I could feel the pressure rising in my chest, as if I were a steam boiler.

I said a forbidden word and walked stiffly from the room, vowing revenge.

There were times when a touch of the old strychnine was just the ticket.

I would go upstairs straight away to my chemical kitchen and prepare a delicacy that would have my hateful sisters begging for mercy. Yes, that was it! I would spice their egg salad sandwiches with a couple of grains of nux vomica. It would keep them out of decent company for a week.

I was halfway up the stairs when the doorbell rang.

“Dash it all!” I said. There was nothing I hated more than being interrupted when I was about to do something gratifying with chemicals.

I trudged down from the landing and flung open the door angrily.

There, looking down his nose at me, stood a chauffeur in livery: light chocolate coat with corded trim, flared breeches tucked into tall tan leather boots, a peaked cap, and a pair of limp brown leather gloves held a little too casually in his perfectly manicured hands.

I didn’t like his attitude, and, come to think of it, he probably didn’t like mine.

“De Luce?” he asked.

I stood motionless, waiting for decency.

“Miss de Luce?”

“Yes,” I said grudgingly, peering round his body as if there might be others like him hiding in the bushes.

The pantechnicon and vans had gone from the forecourt. A maze of snowy tracks told me that they had been moved round to the back of the house. In their place, idling silently in little gusts of snow, was a black Daimler limousine, polished, like a funeral coach, to an unearthly shine.

“Come in and close the door,” I said. “Father’s not awfully keen on snowdrifts in the foyer.”

“Miss Wyvern has arrived,” he announced, drawing himself to attention.

“But—” I managed, “they weren’t supposed to be here until noon …”

Phyllis Wyvern! My mind was spinning. With Father away, surely I couldn’t be expected to …

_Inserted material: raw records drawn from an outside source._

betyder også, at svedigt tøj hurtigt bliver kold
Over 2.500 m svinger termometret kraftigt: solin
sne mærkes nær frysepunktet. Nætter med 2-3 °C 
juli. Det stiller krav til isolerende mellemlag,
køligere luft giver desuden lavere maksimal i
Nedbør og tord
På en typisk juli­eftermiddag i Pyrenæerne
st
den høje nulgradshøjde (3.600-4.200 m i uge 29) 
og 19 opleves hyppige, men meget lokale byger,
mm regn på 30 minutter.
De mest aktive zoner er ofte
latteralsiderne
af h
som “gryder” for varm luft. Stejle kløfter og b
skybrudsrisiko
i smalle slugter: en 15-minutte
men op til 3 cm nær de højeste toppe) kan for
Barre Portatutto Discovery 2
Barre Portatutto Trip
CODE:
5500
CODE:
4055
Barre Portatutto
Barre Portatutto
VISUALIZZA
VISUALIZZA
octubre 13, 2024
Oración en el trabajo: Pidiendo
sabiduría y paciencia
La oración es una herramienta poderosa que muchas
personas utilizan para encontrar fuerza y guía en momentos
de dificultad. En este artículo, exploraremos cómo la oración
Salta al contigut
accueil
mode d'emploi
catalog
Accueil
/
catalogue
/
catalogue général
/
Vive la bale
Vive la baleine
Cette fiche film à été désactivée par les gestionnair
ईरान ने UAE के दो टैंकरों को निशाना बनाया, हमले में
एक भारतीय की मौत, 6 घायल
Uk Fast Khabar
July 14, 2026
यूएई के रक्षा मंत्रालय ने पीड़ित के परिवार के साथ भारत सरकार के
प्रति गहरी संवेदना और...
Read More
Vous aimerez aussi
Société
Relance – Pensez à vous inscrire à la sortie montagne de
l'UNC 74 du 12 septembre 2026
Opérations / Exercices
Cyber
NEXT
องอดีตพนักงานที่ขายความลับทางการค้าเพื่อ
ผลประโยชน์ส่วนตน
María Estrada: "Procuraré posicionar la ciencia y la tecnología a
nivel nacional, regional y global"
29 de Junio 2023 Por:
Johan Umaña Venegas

I’d seen her on the silver screen, of course, not just at the Gaumont, but also at the little backstreet cinema in Hinley. And once, also, when the vicar had hired Mr. Mitchell, who operated Bishop’s Lacey’s photo studio, to run The Rector’s Wife in St. Tancred’s parish hall, hoping, I suppose, that the story would arouse a feeling of sympathy in our parish bosoms for his rat-faced—and rat-hearted—wife, Cynthia.

Of course, it had no such effect. Despite the fact that the film was so old and scratched and full of splices that it sometimes made the picture leap about on the screen like a jumping jack, Phyllis Wyvern had been magnificent in the role of the brave and noble Mrs. Willington. At the end, when the lights came up, even the projectionist was in tears, although he’d seen the thing a hundred times before.

Nobody gave Cynthia Richardson a second look, though, and I had seen her afterwards, in the darkness, slinking home alone through the graveyard.

But how does one talk, face-to-face, with a goddess? What does one say?

“I’ll ring for Dogger,” I said.

“I’ll see to it, Miss Flavia,” said Dogger, already at my elbow.

I don’t know how he does it, but Dogger always appears at precisely the right instant, like one of those figures that pops out of the door on a Swiss clock.

And suddenly he was walking towards the Daimler, the chauffeur slipping and sliding in front of him, trying to be the first to take hold of the car’s door handle.

Dogger won.

“Miss Wyvern,” he said, his voice coming clearly to my ears on the cold air. “On behalf of Colonel de Luce, may I welcome you to Buckshaw? It’s a pleasure to have you with us. The Colonel has asked me to express his regrets that he is not here to greet you.”

Phyllis Wyvern took Dogger’s extended hand and stepped out of the car.